L’allégorie invite à un travail proche de la marionnette, qui définit avec précision le mouvement et le corps de l’acteur. Une marionnette qui va bientôt prendre vie, à la manière de Pinocchio. La partition familiale, d’abord bien réglée, devient par la suite une cacophonie d’instruments solistes : c’est l’anarchie sur le plateau.
Au début l’on rit de l’absurdité burlesque des espoirs et des peurs collectives. Puis le rire se décale lorsque les personnages s’incarnent : il devient troublant de s’y reconnaître alors que les personnages et l’action glissent vers la monstruosité. Le réel, glissant du comique au tragique, apparaît transformable, moins solide qu’il ait pu paraître. Et dans la salle, on rit en réaction quand tout se bouleverse, on découvre le cynisme d’un auteur capable de montrer des mécanismes de classe poussés jusqu’à l’horreur.
Un rythme envolé
Anarchie de Fassbinder à été créée par la troupe du Théâtre en Question une première fois en juin 2006 au Théâtre de la Reine Blanche, il s’agit donc ici d’un travail enrichi d’expériences et de réflexion. En collant au plus près de la dramaturgie de Fassbinder, Stéphane Arnoux a accentué son travail sur le rythme, afin de traduire une lutte intérieure très forte entre exister et se réaliser. Une série d’événements se produisent sur scène comme l’illustration de la réaction de peur que produit la révolution sur la famille Heure Légale ou bien sur les prostituées qui s’affolent de la disparition de l’argent, (elles ne seront plus payées - elles n’existent plus en tant que putes, pourtant elles ont lutté pour en arriver là et s’y tenir). La mère répète les tâches quotidiennes avec attention et minutie, sert la famille et répète les leçons apprises. Mais quand la voiture familiale est collectivisée, elle se met à boire, distribue les injures, sort enfin d’elle-même. Ce qui faisait son bonheur se révèle être l’instrument même de son oppression, mais elle y tient. Et quand un révolutionnaire vient dormir sur le canapé du salon, c’est elle qui convainc la famille de le mettre à mort. Un tel personnage demande une grande précision : ce qui peut paraître un peu brutal ou rapide dans le temps de la pièce, renvoie néanmoins aux désordres possibles de la réalité.
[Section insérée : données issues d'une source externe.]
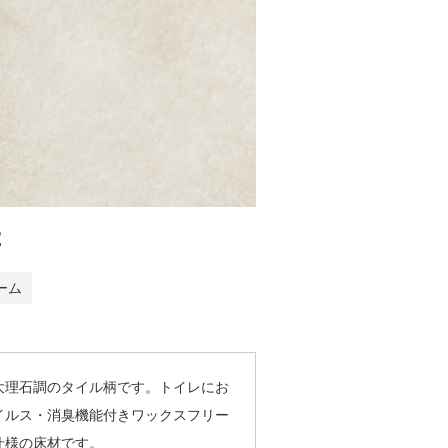
2
ーム
大理石調のタイル柄です。トイレにお
イルス・消臭機能付きワックスフリー
仕様の床材です。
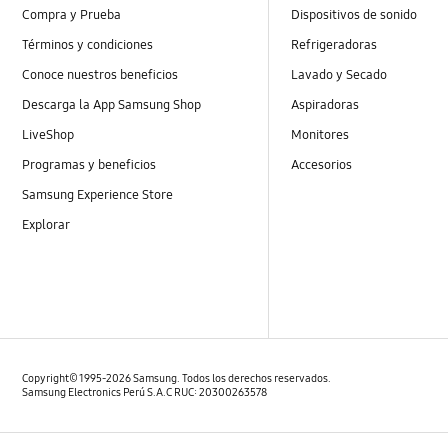
Compra y Prueba
Dispositivos de sonido
Términos y condiciones
Refrigeradoras
Conoce nuestros beneficios
Lavado y Secado
Descarga la App Samsung Shop
Aspiradoras
LiveShop
Monitores
Programas y beneficios
Accesorios
Samsung Experience Store
Explorar
Copyright© 1995-2026 Samsung. Todos los derechos reservados.
Samsung Electronics Perú S.A.C RUC: 20300263578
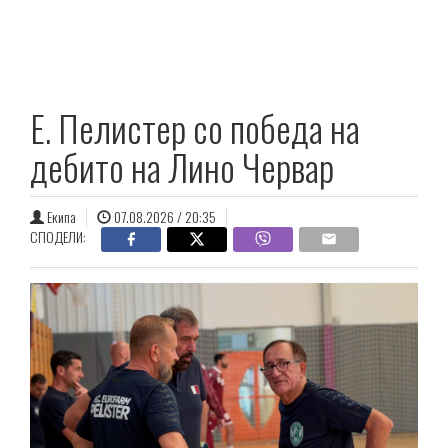
E. Пелистер со победа на
дебито на Лино Червар
Екипа
07.08.2026 / 20:35
СПОДЕЛИ:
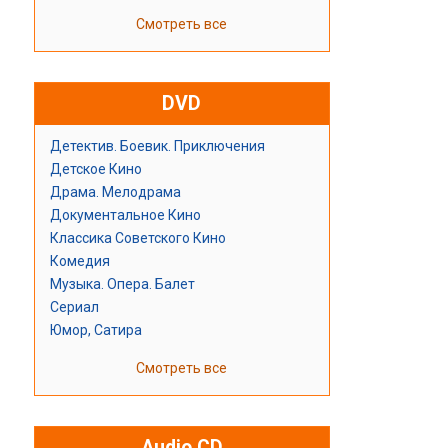
Смотреть все
DVD
Детектив. Боевик. Приключения
Детское Кино
Драма. Мелодрама
Документальное Кино
Классика Советского Кино
Комедия
Музыка. Опера. Балет
Сериал
Юмор, Сатира
Смотреть все
Audio CD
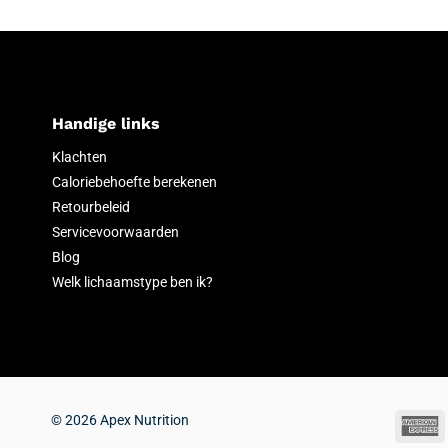
Handige links
Klachten
Caloriebehoefte berekenen
Retourbeleid
Servicevoorwaarden
Blog
Welk lichaamstype ben ik?
© 2026 Apex Nutrition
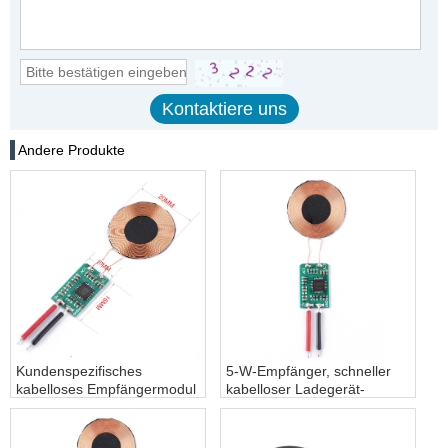
Andere Produkte
Kundenspezifisches
5-W-Empfänger, schneller
kabelloses Empfängermodul
kabelloser Ladegerät-
mit kleiner Spule, kabelloses
Empfänger, 3 W, 5 W, 10 W,
Qi-Ladegerät, 5 V, 5 W
15 W kabelloses Lade-
Leistung für kabelloses
Empfängermodul –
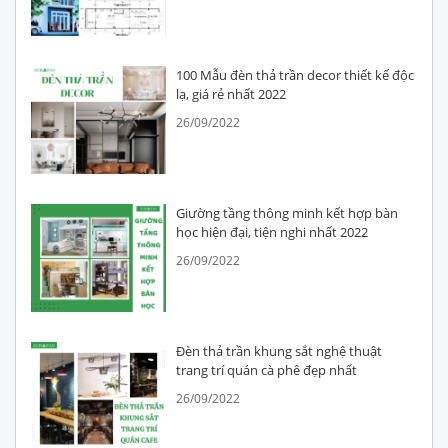
100 Mẫu đèn thả trần decor thiết kế độc
lạ, giá rẻ nhất 2022
26/09/2022
Giường tầng thông minh kết hợp bàn
học hiện đại, tiện nghi nhất 2022
26/09/2022
Đèn thả trần khung sắt nghệ thuật
trang trí quán cà phê đẹp nhất
26/09/2022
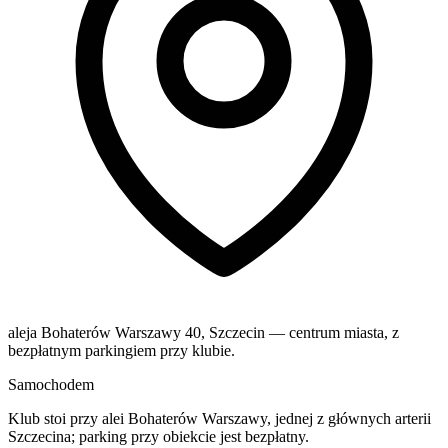
aleja Bohaterów Warszawy 40, Szczecin — centrum miasta, z
bezpłatnym parkingiem przy klubie.
Samochodem
Klub stoi przy alei Bohaterów Warszawy, jednej z głównych arterii
Szczecina; parking przy obiekcie jest bezpłatny.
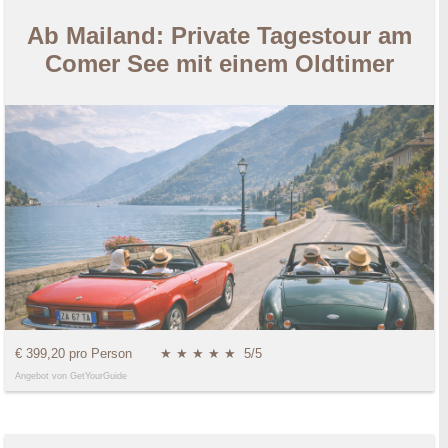
Ab Mailand: Private Tagestour am
Comer See mit einem Oldtimer
€ 399,20 pro Person
★ ★ ★ ★ ★
5/5
Angebot von GetYourGuide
Du collectif à l’individuel
Anarchie en Bavière, propose un questionnement autour des liens établis entre l’individu et la société : sans changement de l’individu peut-il y avoir changement de la structure sociale ? Comment l’individualisme nuit-il au progrès social ? Le personnage de Vieil amour romantique au masculin apparaît au début comme l’incarnation de la « valeur travail ». Le travail représentait pour lui toute son existence sociale : l’argent obtenu correspondait à la voiture qu’il pouvait se payer. Mais lorsque qu’il apprend que le temps de travail et réduit à deux heures par jour pour tout le monde et que l’argent est supprimé, alors il décide de ne plus travailler du tout. La suppression de ce qui l’opprimait et le définissait à la fois va faire de lui le type même de l’asocial. Il ne peut pas profiter individuellement d’un système conçu pour l’intérêt collectif alors il préfère ne pas y contribuer, quel que soit l’effort, pourtant moindre, qui lui est demandé.
Ainsi la « révolution de théâtre » qui nous est proposée révèle ce qu’il y a d’asocial dans les comportements traditionnels de la société actuelle.